§ **Data shown**:
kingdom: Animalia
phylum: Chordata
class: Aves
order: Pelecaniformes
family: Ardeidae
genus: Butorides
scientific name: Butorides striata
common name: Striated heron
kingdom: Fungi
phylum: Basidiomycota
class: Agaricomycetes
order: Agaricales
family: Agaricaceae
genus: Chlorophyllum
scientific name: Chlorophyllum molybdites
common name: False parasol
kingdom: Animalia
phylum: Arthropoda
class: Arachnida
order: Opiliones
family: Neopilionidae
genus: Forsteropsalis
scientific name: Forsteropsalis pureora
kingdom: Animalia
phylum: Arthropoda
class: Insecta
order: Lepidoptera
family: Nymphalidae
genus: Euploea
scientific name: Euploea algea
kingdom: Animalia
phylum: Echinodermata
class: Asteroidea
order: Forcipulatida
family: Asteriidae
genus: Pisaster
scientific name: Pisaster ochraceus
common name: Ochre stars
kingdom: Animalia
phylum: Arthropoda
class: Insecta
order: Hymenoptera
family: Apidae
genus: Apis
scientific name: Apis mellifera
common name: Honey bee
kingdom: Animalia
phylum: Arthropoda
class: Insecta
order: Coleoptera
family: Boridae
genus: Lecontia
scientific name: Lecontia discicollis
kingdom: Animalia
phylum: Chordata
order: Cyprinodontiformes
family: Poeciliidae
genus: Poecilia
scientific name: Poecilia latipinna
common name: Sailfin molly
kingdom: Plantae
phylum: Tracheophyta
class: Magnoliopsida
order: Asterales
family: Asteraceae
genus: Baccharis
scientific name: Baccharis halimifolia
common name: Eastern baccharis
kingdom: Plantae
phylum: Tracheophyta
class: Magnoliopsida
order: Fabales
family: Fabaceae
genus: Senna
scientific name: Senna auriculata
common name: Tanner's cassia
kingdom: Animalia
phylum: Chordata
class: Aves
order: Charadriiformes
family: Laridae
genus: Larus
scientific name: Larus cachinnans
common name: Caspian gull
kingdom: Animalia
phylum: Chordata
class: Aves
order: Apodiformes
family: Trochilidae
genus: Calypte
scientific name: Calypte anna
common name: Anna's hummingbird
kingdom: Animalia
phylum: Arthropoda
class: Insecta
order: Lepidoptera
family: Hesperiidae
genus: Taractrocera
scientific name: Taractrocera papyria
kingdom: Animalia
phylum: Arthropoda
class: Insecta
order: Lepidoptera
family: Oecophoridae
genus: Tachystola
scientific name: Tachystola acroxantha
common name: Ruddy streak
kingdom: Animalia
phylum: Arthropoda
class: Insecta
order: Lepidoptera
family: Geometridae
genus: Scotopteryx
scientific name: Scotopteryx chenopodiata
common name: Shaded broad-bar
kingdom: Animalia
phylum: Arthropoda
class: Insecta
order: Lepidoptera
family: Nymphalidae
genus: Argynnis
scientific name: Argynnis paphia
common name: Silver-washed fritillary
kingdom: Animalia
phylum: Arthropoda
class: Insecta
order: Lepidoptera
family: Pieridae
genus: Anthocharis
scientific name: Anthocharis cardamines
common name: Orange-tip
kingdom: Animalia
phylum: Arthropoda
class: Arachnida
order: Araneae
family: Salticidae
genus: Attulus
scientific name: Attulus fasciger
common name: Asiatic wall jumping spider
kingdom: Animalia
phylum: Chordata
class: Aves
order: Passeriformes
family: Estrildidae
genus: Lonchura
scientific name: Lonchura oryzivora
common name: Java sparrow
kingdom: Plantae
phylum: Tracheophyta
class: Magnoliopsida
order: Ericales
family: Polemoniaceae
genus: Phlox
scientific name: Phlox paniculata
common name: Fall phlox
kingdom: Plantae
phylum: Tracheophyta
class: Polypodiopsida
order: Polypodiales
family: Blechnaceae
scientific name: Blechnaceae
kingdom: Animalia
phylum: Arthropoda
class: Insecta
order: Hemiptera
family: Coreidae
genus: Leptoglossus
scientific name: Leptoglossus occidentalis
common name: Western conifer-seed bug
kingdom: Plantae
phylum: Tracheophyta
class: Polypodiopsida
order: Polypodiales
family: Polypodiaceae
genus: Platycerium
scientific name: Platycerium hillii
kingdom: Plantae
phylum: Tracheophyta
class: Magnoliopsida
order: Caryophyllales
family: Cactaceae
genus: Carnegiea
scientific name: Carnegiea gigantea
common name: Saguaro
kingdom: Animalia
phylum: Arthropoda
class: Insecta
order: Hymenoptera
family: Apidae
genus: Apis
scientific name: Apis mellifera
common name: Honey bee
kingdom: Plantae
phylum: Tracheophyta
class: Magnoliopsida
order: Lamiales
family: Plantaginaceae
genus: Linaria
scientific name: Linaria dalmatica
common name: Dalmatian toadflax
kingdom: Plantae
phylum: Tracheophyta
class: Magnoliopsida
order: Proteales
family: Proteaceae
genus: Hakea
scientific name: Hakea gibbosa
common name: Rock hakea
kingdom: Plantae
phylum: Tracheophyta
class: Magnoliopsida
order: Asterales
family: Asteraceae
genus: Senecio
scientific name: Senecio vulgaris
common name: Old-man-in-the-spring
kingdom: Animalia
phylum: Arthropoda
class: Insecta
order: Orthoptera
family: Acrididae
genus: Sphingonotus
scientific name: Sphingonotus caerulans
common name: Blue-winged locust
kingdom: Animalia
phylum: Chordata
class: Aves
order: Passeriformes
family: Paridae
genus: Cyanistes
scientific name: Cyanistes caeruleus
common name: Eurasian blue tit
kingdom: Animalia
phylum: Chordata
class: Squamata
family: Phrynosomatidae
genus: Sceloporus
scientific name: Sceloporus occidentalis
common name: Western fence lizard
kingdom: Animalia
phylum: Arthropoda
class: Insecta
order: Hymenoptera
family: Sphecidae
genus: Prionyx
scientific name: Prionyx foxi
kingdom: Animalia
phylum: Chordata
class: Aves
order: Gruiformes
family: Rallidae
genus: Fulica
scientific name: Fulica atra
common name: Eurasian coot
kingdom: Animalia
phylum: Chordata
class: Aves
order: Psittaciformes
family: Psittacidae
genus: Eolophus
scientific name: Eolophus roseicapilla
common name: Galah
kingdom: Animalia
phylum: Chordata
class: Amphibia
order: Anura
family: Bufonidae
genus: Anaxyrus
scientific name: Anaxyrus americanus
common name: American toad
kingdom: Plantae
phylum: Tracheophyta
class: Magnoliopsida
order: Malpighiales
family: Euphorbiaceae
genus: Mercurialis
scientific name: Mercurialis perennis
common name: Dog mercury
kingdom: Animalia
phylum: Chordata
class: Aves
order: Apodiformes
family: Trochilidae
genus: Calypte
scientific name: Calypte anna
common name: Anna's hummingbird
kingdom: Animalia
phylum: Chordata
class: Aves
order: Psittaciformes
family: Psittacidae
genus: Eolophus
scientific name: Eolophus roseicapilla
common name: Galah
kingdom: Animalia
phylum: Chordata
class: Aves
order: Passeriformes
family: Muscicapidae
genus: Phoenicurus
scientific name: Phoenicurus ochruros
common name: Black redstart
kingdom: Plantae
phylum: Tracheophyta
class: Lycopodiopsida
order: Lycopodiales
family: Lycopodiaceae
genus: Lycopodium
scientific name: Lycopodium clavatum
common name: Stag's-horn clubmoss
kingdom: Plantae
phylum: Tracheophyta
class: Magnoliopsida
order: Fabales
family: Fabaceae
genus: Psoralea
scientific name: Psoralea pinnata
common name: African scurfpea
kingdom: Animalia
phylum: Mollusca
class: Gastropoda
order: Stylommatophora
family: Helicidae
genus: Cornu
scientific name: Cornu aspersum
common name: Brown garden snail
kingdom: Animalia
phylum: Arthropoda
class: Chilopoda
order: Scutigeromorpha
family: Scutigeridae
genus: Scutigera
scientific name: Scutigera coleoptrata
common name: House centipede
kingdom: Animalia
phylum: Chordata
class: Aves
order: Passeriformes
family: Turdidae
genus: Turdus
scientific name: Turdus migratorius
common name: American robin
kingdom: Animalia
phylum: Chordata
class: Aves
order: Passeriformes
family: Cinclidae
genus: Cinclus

§ **Description of the task**:
Can you return the lines of the entries verbatim, from the very first line through the line containing "scientific name: Forsteropsalis pureora", with both ends included?

§ **Correct result**:
kingdom: Animalia
phylum: Chordata
class: Aves
order: Pelecaniformes
family: Ardeidae
genus: Butorides
scientific name: Butorides striata
common name: Striated heron
kingdom: Fungi
phylum: Basidiomycota
class: Agaricomycetes
order: Agaricales
family: Agaricaceae
genus: Chlorophyllum
scientific name: Chlorophyllum molybdites
common name: False parasol
kingdom: Animalia
phylum: Arthropoda
class: Arachnida
order: Opiliones
family: Neopilionidae
genus: Forsteropsalis
scientific name: Forsteropsalis pureora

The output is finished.